▸ **What the exercise asks**:
Every record shown below is to be output exactly.

Start of Data records

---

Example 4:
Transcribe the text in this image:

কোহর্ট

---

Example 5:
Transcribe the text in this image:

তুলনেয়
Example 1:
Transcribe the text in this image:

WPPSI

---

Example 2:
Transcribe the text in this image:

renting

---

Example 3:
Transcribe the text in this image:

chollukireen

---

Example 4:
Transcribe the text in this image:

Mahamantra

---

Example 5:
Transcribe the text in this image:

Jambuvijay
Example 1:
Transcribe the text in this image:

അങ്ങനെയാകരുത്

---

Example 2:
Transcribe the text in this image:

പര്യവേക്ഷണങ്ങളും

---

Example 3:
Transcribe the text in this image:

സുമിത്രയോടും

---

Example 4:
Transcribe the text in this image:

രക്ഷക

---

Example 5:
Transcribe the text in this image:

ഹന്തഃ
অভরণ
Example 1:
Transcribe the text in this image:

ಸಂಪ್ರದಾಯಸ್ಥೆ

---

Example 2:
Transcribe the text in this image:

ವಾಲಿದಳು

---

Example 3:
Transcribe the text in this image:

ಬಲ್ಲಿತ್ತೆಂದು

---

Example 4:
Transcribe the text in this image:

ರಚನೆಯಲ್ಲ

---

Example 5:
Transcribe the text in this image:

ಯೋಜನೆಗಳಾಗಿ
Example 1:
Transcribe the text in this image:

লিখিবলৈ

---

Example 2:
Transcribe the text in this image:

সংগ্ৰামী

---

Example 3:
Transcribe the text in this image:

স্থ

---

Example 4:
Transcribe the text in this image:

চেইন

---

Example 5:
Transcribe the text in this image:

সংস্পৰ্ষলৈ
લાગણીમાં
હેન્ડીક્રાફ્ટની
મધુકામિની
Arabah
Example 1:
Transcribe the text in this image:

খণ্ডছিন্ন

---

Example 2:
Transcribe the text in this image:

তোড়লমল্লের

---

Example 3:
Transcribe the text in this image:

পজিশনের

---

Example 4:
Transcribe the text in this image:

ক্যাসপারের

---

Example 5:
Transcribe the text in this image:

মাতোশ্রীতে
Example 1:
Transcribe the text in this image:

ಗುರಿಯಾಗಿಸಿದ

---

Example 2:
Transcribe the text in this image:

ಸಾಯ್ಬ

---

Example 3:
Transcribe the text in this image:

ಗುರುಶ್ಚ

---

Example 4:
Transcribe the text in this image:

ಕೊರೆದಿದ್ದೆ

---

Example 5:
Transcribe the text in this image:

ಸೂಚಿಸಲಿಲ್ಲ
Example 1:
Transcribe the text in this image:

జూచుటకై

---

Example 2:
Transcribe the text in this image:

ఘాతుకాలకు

End of Data records

▸ **Answer below**:
---

Example 4:
Transcribe the text in this image:

কোহর্ট

---

Example 5:
Transcribe the text in this image:

তুলনেয়
Example 1:
Transcribe the text in this image:

WPPSI

---

Example 2:
Transcribe the text in this image:

renting

---

Example 3:
Transcribe the text in this image:

chollukireen

---

Example 4:
Transcribe the text in this image:

Mahamantra

---

Example 5:
Transcribe the text in this image:

Jambuvijay
Example 1:
Transcribe the text in this image:

അങ്ങനെയാകരുത്

---

Example 2:
Transcribe the text in this image:

പര്യവേക്ഷണങ്ങളും

---

Example 3:
Transcribe the text in this image:

സുമിത്രയോടും

---

Example 4:
Transcribe the text in this image:

രക്ഷക

---

Example 5:
Transcribe the text in this image:

ഹന്തഃ
অভরণ
Example 1:
Transcribe the text in this image:

ಸಂಪ್ರದಾಯಸ್ಥೆ

---

Example 2:
Transcribe the text in this image:

ವಾಲಿದಳು

---

Example 3:
Transcribe the text in this image:

ಬಲ್ಲಿತ್ತೆಂದು

---

Example 4:
Transcribe the text in this image:

ರಚನೆಯಲ್ಲ

---

Example 5:
Transcribe the text in this image:

ಯೋಜನೆಗಳಾಗಿ
Example 1:
Transcribe the text in this image:

লিখিবলৈ

---

Example 2:
Transcribe the text in this image:

সংগ্ৰামী

---

Example 3:
Transcribe the text in this image:

স্থ

---

Example 4:
Transcribe the text in this image:

চেইন

---

Example 5:
Transcribe the text in this image:

সংস্পৰ্ষলৈ
લાગણીમાં
હેન્ડીક્રાફ્ટની
મધુકામિની
Arabah
Example 1:
Transcribe the text in this image:

খণ্ডছিন্ন

---

Example 2:
Transcribe the text in this image:

তোড়লমল্লের

---

Example 3:
Transcribe the text in this image:

পজিশনের

---

Example 4:
Transcribe the text in this image:

ক্যাসপারের

---

Example 5:
Transcribe the text in this image:

মাতোশ্রীতে
Example 1:
Transcribe the text in this image:

ಗುರಿಯಾಗಿಸಿದ

---

Example 2:
Transcribe the text in this image:

ಸಾಯ್ಬ

---

Example 3:
Transcribe the text in this image:

ಗುರುಶ್ಚ

---

Example 4:
Transcribe the text in this image:

ಕೊರೆದಿದ್ದೆ

---

Example 5:
Transcribe the text in this image:

ಸೂಚಿಸಲಿಲ್ಲ
Example 1:
Transcribe the text in this image:

జూచుటకై

---

Example 2:
Transcribe the text in this image:

ఘాతుకాలకు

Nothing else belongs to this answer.